ESTUDIO
La era de la cointeligencia
Cómo los humanos, los agentes de IA y los robots están redefiniendo el valor
5 MINUTOS DE LECTURA
26 marzo 2026
ESTUDIO
Cómo los humanos, los agentes de IA y los robots están redefiniendo el valor
5 MINUTOS DE LECTURA
26 marzo 2026
La IA ha dejado de ser una novedad para convertirse en un impulsor del rendimiento más rápido que cualquier otra tecnología anterior. Ya no es una simple mejora, en la que la IA sirve de ayuda a una tarea, sino cointeligencia, en la que la IA puede interpretar la intención, razonar entre opciones, coordinar los pasos y ejecutar un trabajo delimitado entre diferentes funciones a la velocidad de las máquinas. Si bien las referencias indican que la IA puede superar a las personas en dominios específicos, solo los humanos aportan la visión completa, incluidos el contexto, los valores, la legitimidad y la rendición de cuentas. Por eso los humanos no son meros participantes. Los humanos deben mantenerse al frente estableciendo la dirección, definiendo los límites, cuestionando los análisis, tomando las decisiones y asumiendo la responsabilidad de los resultados.
Este cambio plantea un nuevo mandato de liderazgo: redistribuir la capacidad ampliada para obtener un valor cuantificable y un crecimiento sostenido. A medida que la IA comprime el análisis, los ciclos de decisión y la entrega, se amplía tanto la capacidad humana como la digital, y esa capacidad puede redirigirse hacia la reinvención. Eso incluye una iteración de productos más rápida, nuevas ofertas, una respuesta más precisa al cliente y una asignación de capital más inteligente. Los líderes necesitan sistemas operativos dirigidos por personas en los que estas coordinen la colaboración entre humanos e IA, y la IA ejecute con limitaciones claras, para que la velocidad y la escala aumenten mientras la responsabilidad siga siendo firmemente humana.

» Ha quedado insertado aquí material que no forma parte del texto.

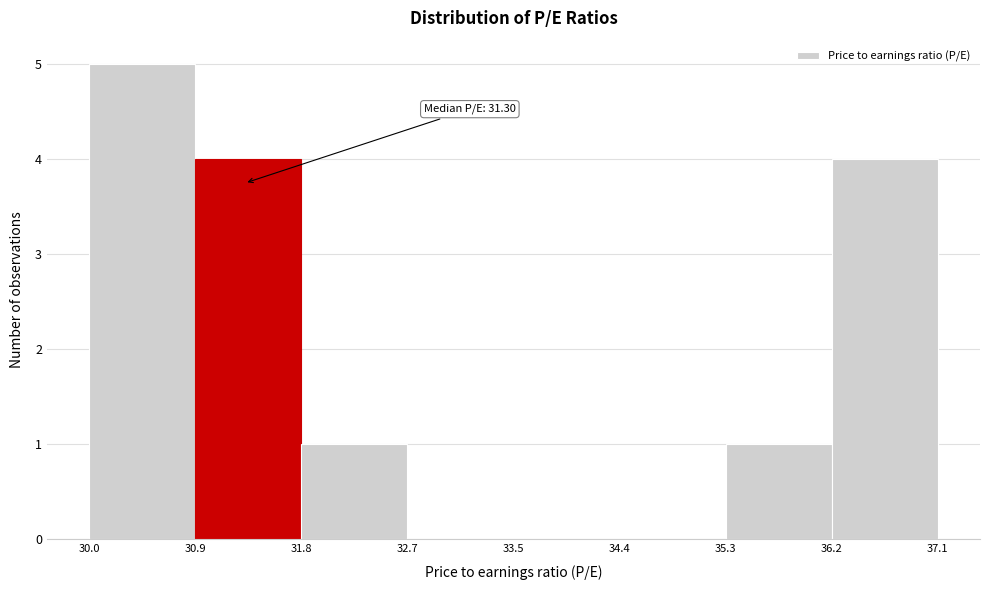

Which range on the x-axis has the tallest bar?

30.0 to 30.9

En nuestro estudio anterior, Humanos, IA y robots (2024), nos centramos en la productividad: cómo los humanos y las máquinas podrían trabajar mejor juntos. Este año, el enfoque se centra en el valor. En concreto, en cómo la colaboración de la inteligencia humana y artificial redefine la creación de valor en cuatro frentes:
Las nuevas formas de trabajo habilitadas por la IA generan mejoras medibles en la productividad, pero el verdadero valor surge de cómo los líderes redirigen intencionadamente esa capacidad hacia la expansión, la innovación y la ventaja competitiva
El trabajo ya no se organiza en torno a puestos estáticos, sino a habilidades. El índice de habilidades Wharton-Accenture (WAsX), desarrollado por Wharton y Accenture, proporciona una visión empírica de este cambio al asignar los trabajos a nivel de tarea y habilidad, y vincularlos al valor económico en una economía basada en la IA. Como muestra el WAsX, desglosar los trabajos en habilidades ofrece a los líderes una forma práctica de rediseñar el trabajo y alinear la compensación con las capacidades humanas y de IA.
La estrategia de personal de una organización debe alinearse estrechamente con sus objetivos empresariales y su estrategia tecnológica. Crear valor a escala requiere rediseñar los puestos en torno al trabajo que solo las personas pueden realizar y recalibrar regularmente las funciones y los flujos de trabajo a medida que se amplían las capacidades de la IA. La tecnología puede ampliar el alcance, la coordinación y la ejecución. Este enfoque sitúa a las personas al frente, con el apoyo de la IA, y depende del fomento de la confianza, de modelos eficaces de interacción entre humanos e IA y del desarrollo continuo de habilidades para mantener el rendimiento y el crecimiento.
A medida que la inteligencia se vuelve más escalable gracias a los sistemas de colaboración entre humanos e IA, la responsabilidad no se adapta de la misma manera. La sociedad debe remodelar la formación, el trabajo y la gobernanza para que la IA aumente la capacidad humana y el progreso, mientras que la legitimidad, la responsabilidad y la gestión sigan siendo firmemente humanas.
Los líderes que dominen la cointeligencia mediante la integración de la inteligencia artificial física, digital y humana en una plantilla cohesionada definirán cómo se crean el valor, el crecimiento y el propósito en la próxima década.